- - Monday, November 14, 2011


Starbucks drops bean surcharge after fine

BOSTON — Starbucks Corp. has stopped tacking on a surcharge for bags of coffee beans weighing less than a pound nationwide after a Massachusetts consumer-protection agency fined the company over the practice.

The Massachusetts Office of Consumer Affairs and Business Regulation found in August that the coffee giant was adding a surcharge of about $1.50 for bags of coffee beans weighing less than a pound without notifying the customer as legally required.

That meant beans listed at $11.95 per pound ended up costing $7.45 for a half-pound — not $5.98, or half the price.

The state fined Starbucks $1,575 for overcharge violations.

A Starbucks spokesman tells the Boston Globe the company charged extra for half-pound bags to cover additional labor and packaging costs. The practice has since been dropped nationwide.


Regulators probing gear shift trouble with GM cars

Federal safety regulators are investigating problems with the automatic shift levers on several General Motors Co. cars that have caused at least seven crashes.

The National Highway Traffic Safety Administration said on its website Monday that the probe began with complaints about the Saturn Aura midsize car from the 2007 and 2008 model years, affecting nearly 89,000 vehicles.

But the agency said it is now checking to see if the problems extend to other GM vehicles. The Chevrolet Malibu from the 2004 to 2008 model years and the Pontiac G6 from the 2005 to 2008 model years have similar shifting systems, the agency said in documents filed on its website.

NHTSA said the protective jacket around cables connecting the floor shift lever to the transmission can deteriorate, exposing the cables to the elements. Cables can corrode and weaken, and the shift lever position may not match the car’s gear. That means a driver could put the car in park but the transmission could be in drive or reverse. In some cases, the car may not shift at all.

The agency said it received three reports of crashes caused by the problem, while GM received four, with one person hurt. In that crash, the driver put the gearshift in park, got out of the car, and was hit when the car unexpectedly rolled backward, NHTSA said in documents filed on its website. No details were given on whether the driver was seriously hurt.

GM told the agency that the problem affects mainly models with four-speed transmissions, but not six-speed transmissions.

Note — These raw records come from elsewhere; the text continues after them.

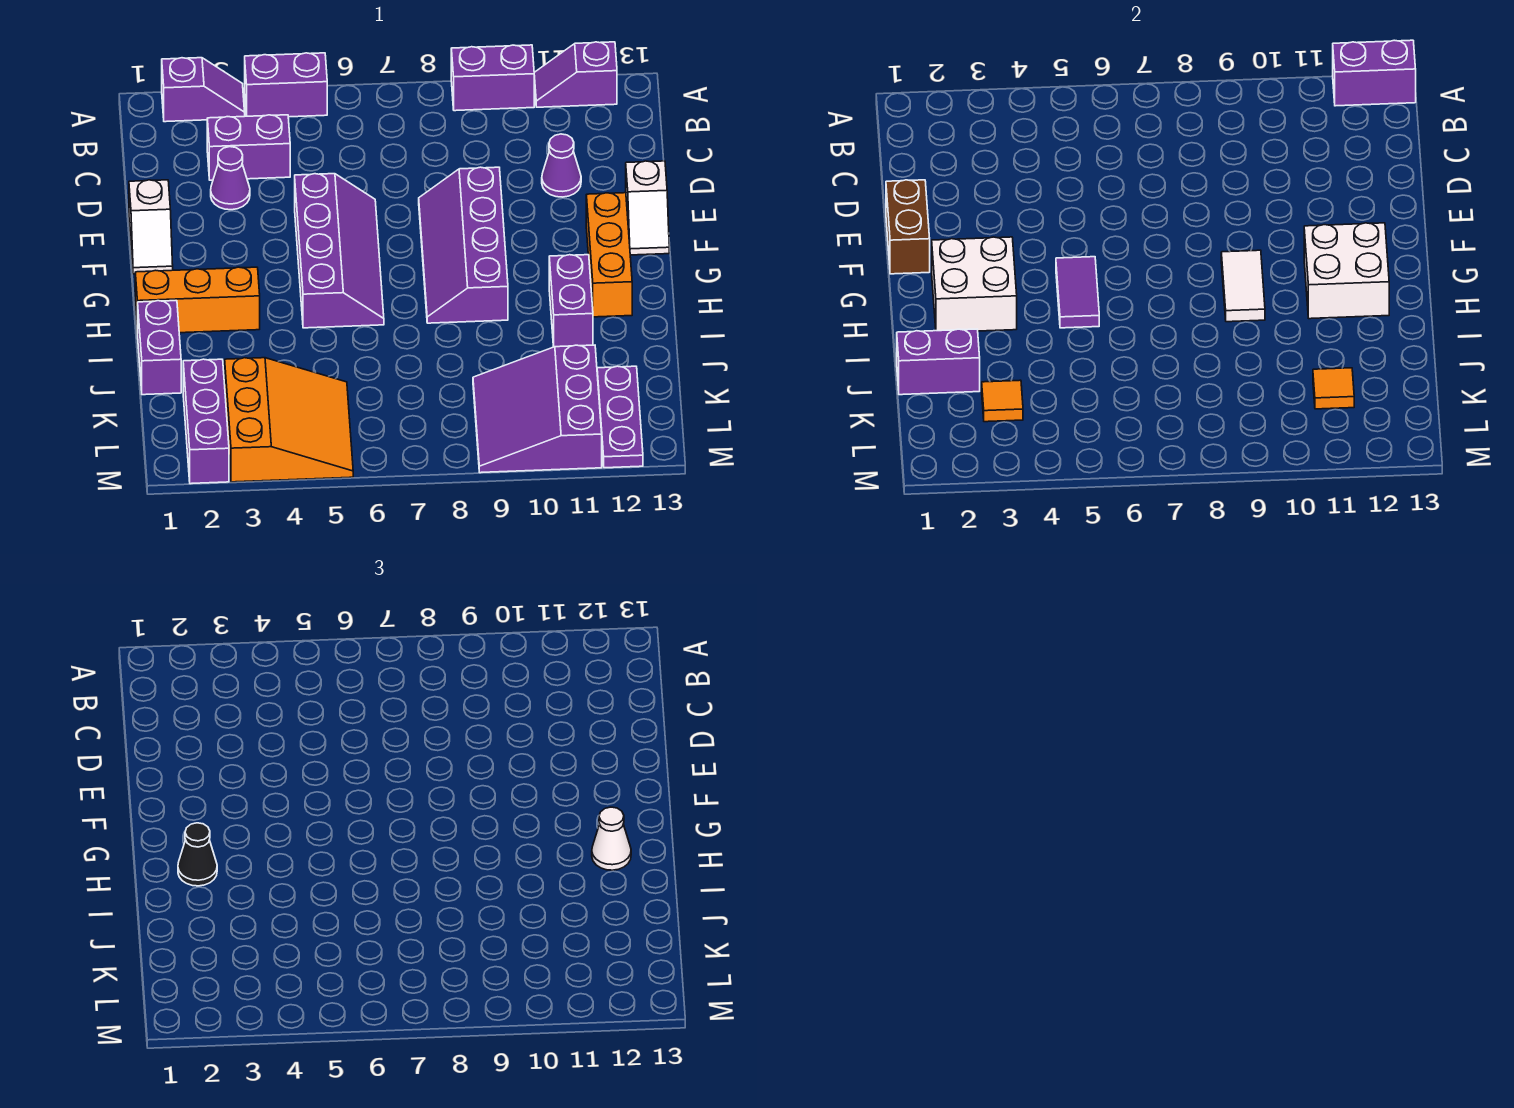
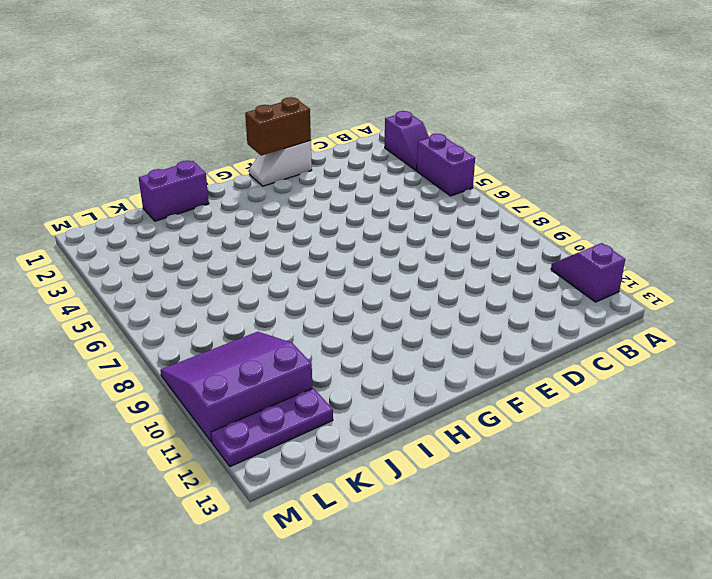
none -> purple brick A9:A10 level 1
none -> purple brick C3:C4 level 1
none -> purple cone D3 level 1
none -> purple cone D11 level 1

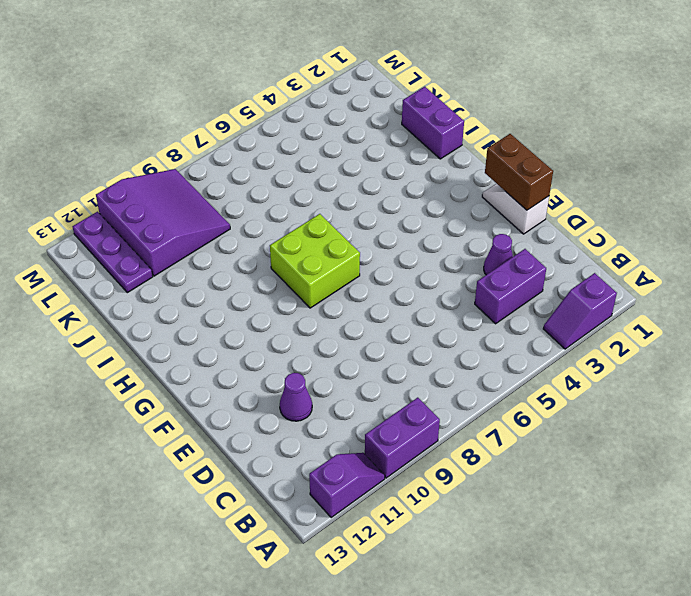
lime brick G7:H8 level 1 -> purple slope E8:H9 level 1 top 9
none -> purple brick A4:A5 level 1
none -> purple slope E5:H6 level 1 top 5
none -> white slope E13:F13 level 1 top E
none -> orange brick F12:H12 level 1

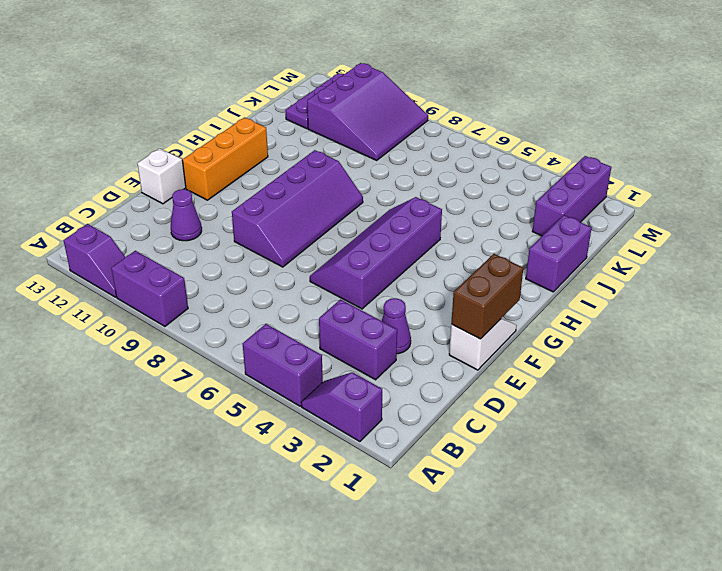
none -> orange brick H1:H3 level 1
none -> purple brick H11:I11 level 1
none -> orange slope K3:M5 level 1 top 3
none -> purple brick A12:A13 level 2

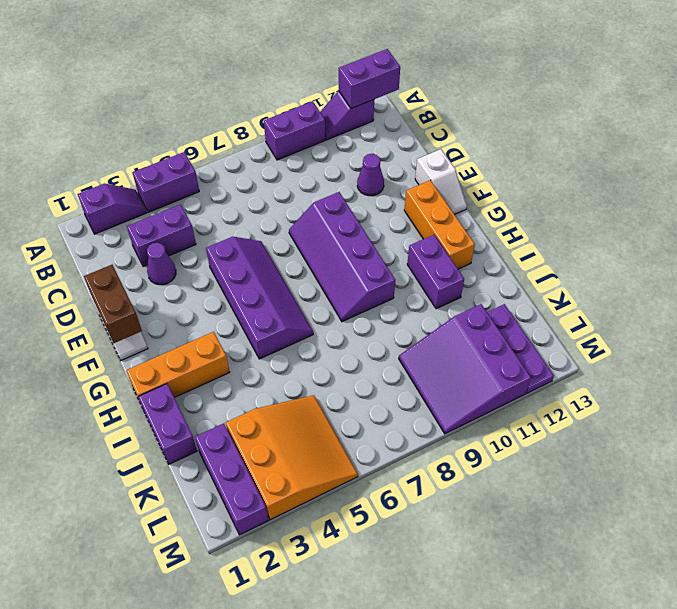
none -> white brick G2:H3 level 2
none -> purple tile G5:H5 level 2
none -> white tile G9:H9 level 2
none -> white brick G11:H12 level 2

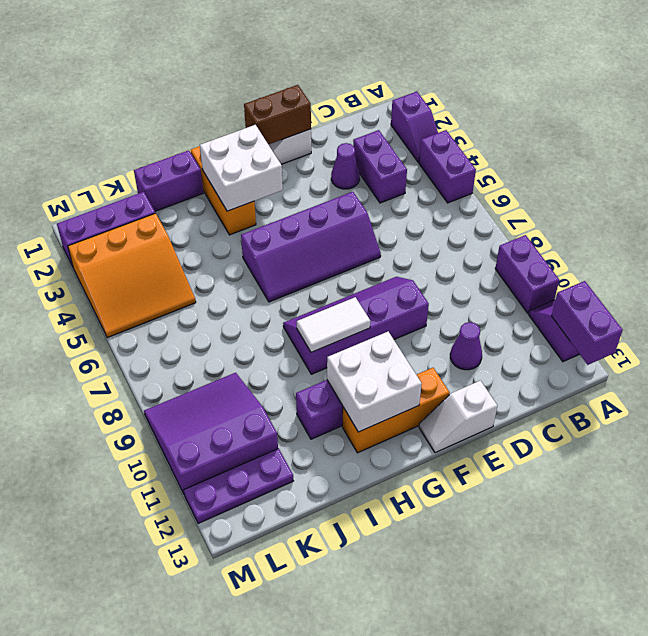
none -> purple tile G5:H5 level 2
none -> purple brick J1:J2 level 2
none -> orange tile K3 level 2
none -> orange tile K11 level 2

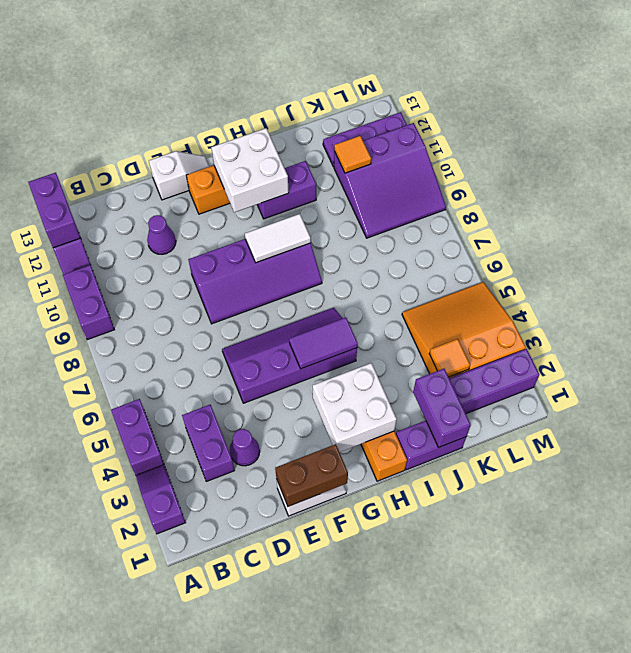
none -> black cone H2 level 3
none -> white cone H12 level 3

Lowe’s 3Q profit sinks 44 percent on charges

MOORESVILLE — The home improvement retailer Lowe’s Cos. says costs related to closing stores and other restructuring pushed its net income down 44 percent, but adjusted results beat expectations.

Retailers such as Lowe’s are facing tough times as consumers continue to hold back on large scale home improvement projects. Lowe’s has started closing stores and cutting costs to offset weak demand.

But with the housing market moribund and consumers’ continued caution on spending, CEO Robert Niblock said he does not expect a full rebound until at least 2013.

The Mooresville, N.C., company said Monday it recorded charges in the third quarter that reduced pre-tax earnings by $336 million, or 17 cents per share. Lowe’s announced last month that it would close 20 underperforming stores in 15 states and cut nearly 2,000 jobs to focus on its more profitable locations.

The company also has scaled back expansion plans. Its results have been pressured as consumers continue to stick to home renovation products under $500. The company said purchases topping $500 fell nearly 1 percent.

Mr. Niblock said he expects consumer demand will improve once home prices bottom out, which could occur in 2012.


Airline fined $900,000 for lengthy tarmac delays

The Transportation Department is fining a regional affiliate of American Airlines $900,000 for keeping passengers cooped up on planes for more than three hours in Chicago earlier this year.

The department said Monday that American Eagle Airlines had tarmac delays of more than three hours on 15 flights arriving at O’Hare on May 29. A total of 608 passengers were aboard the delayed flights.

American and American Eagle are owned by AMR Corp. of Fort Worth, Texas.

Coming on the eve of the busy holiday travel season, the fine is a clear warning to airlines that the government won’t tolerate similar incidents.

American Eagle says the delays were caused by airport congestion resulting from poor weather. The airline says it has apologized to passengers and offered travel vouchers.